The demand for immersive and interactive communication has driven advancements in 3D video conferencing, yet achieving high-fidelity 3D talking face representation at low bitrates remains a challenge. Traditional 2D video compression techniques fail to preserve fine-grained geometric and appearance details, while implicit neural rendering methods like NeRF suffer from prohibitive computational costs. To address these challenges, we propose a lightweight, high-fidelity, low-bitrate 3D talking face compression framework that integrates FLAME-based parametric modeling with 3DGS neural rendering. Our approach transmits only essential facial metadata in real time, enabling efficient reconstruction with a Gaussian-based head model. Additionally, we introduce a compact representation and compression scheme, including Gaussian attribute compression and MLP optimization, to enhance transmission efficiency. Experimental results demonstrate that our method achieves superior rate-distortion performance, delivering high-quality facial rendering at extremely low bitrates, making it well-suited for real-time 3D video conferencing applications.
Paper Structure (12 sections, 7 equations, 4 figures, 2 tables)
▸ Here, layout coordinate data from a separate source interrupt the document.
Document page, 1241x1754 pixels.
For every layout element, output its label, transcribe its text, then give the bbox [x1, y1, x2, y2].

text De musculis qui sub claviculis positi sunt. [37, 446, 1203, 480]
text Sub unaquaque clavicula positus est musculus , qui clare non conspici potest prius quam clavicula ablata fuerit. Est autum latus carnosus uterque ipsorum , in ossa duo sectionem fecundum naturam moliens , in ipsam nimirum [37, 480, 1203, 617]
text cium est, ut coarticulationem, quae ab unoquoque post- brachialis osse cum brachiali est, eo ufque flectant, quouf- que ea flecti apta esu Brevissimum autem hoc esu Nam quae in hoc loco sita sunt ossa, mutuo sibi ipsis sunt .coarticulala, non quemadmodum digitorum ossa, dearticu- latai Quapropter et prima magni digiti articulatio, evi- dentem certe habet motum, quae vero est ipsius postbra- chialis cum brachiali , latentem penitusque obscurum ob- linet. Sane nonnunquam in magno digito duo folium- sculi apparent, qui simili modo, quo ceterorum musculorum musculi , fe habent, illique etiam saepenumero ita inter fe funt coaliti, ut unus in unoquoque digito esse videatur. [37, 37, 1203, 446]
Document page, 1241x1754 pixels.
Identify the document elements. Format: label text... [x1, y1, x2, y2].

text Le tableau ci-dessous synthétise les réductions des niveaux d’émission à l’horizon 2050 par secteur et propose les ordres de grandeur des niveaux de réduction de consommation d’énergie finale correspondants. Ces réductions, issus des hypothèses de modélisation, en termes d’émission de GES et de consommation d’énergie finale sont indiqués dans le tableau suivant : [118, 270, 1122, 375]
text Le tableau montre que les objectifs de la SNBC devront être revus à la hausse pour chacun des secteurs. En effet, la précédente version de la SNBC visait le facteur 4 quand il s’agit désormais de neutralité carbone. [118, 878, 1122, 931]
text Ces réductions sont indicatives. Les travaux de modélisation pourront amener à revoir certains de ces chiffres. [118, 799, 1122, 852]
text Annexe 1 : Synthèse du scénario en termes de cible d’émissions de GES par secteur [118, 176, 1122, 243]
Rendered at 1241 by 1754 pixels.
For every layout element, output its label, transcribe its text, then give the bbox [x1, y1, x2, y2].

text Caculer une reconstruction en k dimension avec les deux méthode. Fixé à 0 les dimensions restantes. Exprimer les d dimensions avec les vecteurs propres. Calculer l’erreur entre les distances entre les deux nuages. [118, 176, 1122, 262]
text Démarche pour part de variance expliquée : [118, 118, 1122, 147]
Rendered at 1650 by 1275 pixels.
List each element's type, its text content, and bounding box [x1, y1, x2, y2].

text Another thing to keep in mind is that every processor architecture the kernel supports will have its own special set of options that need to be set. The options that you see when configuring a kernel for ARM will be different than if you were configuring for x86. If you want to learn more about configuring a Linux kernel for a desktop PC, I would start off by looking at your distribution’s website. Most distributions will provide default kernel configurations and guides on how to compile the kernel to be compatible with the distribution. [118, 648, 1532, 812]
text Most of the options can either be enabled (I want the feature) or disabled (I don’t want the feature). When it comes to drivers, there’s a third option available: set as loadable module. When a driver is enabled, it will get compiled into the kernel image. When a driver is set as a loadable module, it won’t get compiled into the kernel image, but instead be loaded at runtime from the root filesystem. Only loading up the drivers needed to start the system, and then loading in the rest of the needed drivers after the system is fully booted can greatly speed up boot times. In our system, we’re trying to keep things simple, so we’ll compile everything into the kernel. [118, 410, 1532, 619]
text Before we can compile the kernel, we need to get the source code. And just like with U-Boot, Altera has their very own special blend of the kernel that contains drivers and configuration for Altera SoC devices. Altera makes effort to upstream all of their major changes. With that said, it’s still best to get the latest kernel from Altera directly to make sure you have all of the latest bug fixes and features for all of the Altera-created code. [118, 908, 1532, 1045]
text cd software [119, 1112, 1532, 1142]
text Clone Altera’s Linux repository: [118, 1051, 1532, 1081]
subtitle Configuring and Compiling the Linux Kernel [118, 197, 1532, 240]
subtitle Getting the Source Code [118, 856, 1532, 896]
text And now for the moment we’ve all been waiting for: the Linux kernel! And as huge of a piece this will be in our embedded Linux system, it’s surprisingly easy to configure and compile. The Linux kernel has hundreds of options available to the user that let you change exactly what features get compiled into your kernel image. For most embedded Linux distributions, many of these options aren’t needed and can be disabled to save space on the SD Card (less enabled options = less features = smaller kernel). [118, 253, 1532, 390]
This paper contains 12 sections, 7 equations, 4 figures, 2 tables.

Figures (4)

  • Figure 1: Overall framework. The left panel shows the workflow of the proposed method. The encoder extracts expression parameter $\psi$ and pose parameter $\theta$ from the input image and encodes them into a bitstream, which is then decoded by the decoder to drive the neural renderer and generate the facial image. The right panel illustrates the neural renderer. The compressed facial model is first decoded into Gaussian attributes and MLP. The decoded expression parameters $\hat{\psi}$ are processed by the FLAME model and MLP to obtain Gaussian point positions and attribute offsets. Finally, Gaussian attributes are splatted from the viewpoint provided by the decoded pose parameters $\hat{\theta}$ to reconstruct the facial image.
  • Figure 2: Overview of the compact 3D Gaussian representation.
  • Figure 3: Performance comparison between our methods, x265 LDP, and NeRF-based method. All videos are encoded at 25 fps. In our methods, "UC" denotes an uncompressed facial model, while "C" represents a compressed facial model. "8bits" and "10bits" indicate that facial parameters are quantized using 8-bit and 10-bit precision levels, respectively.
  • Figure 4: The qualitative comparison results. X265 LDP exhibits blocking artifacts, NeRF-based method produces unrealistic details in teeth and eyelids regions. Our method generates high-fidelity results under various poses at a lower bitrates.